One must ask, what is actually being targeted? It must be clear that in Serbia, as in the bombing of Iraq that still continues, there is no real distinction between military and civilian targets. The ultimate aim is the destruction of the industrial infrastructure of the region — its electrical systems, oil refineries, factories and the like.

The victims are primarily ordinary Serbians whose means of daily life are being systematically destroyed, while Milosevic’s army, particularly those attack troops used to expel Kosovars, were least affected. Nor did such attacks generate popular resistance to Milosevic and his policies, but rather promoted national unity in victimization and the silencing of opposition.

Most underreported in the American press (although widely reported in the Latin American and European press) is the ecological disaster the bombing is causing.

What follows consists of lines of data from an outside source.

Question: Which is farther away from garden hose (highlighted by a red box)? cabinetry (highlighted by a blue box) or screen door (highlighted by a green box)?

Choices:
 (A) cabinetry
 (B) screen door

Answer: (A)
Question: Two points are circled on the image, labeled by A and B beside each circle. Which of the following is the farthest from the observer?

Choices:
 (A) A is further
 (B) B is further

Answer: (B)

The use of “degraded” uranium bombs, for example, generates a carcinogenic cloud of oxide of uranium carried by winds for miles. The fallout attacks the lungs, kidneys and tissues. Graphite bombs widely used in cities to destroy electrical systems disperse thousands of microscopic carbon fibers that attack the human body.

The destruction of oil refineries and factories has poured thousands of tons of oil and highly toxic waste into the rivers, which flow into neighboring countries, such as Romania and Bulgaria. As in Iraq, the bombing has largely destroyed the ability of Serbia to produce clean drinking water, with the threat of major outbreaks of disease. Clearly these disasters, already documented by European agencies, are only the tip of the iceberg. The full accounting of the damage to human life and the environment has only begun.

Given the extreme disproportionality of the destructive force used in Yugoslavia, one must ask: What were the real goals? Was this war really about the rights of Kosovar Albanians or was their plight a pretext for a campaign to establish NATO (and the United States) as the military policeman of Europe, as well as to open Southern Europe to a multinational takeover in the name of “reconstruction”? Hard questions need to be asked both about the conduct of this war and the model it provides for American-led wars of “humanitarian intervention” in the future.

Rosemary Radford Ruether is a professor of theology at Garrett-Evangelical Theological Seminary, Evanston, Ill.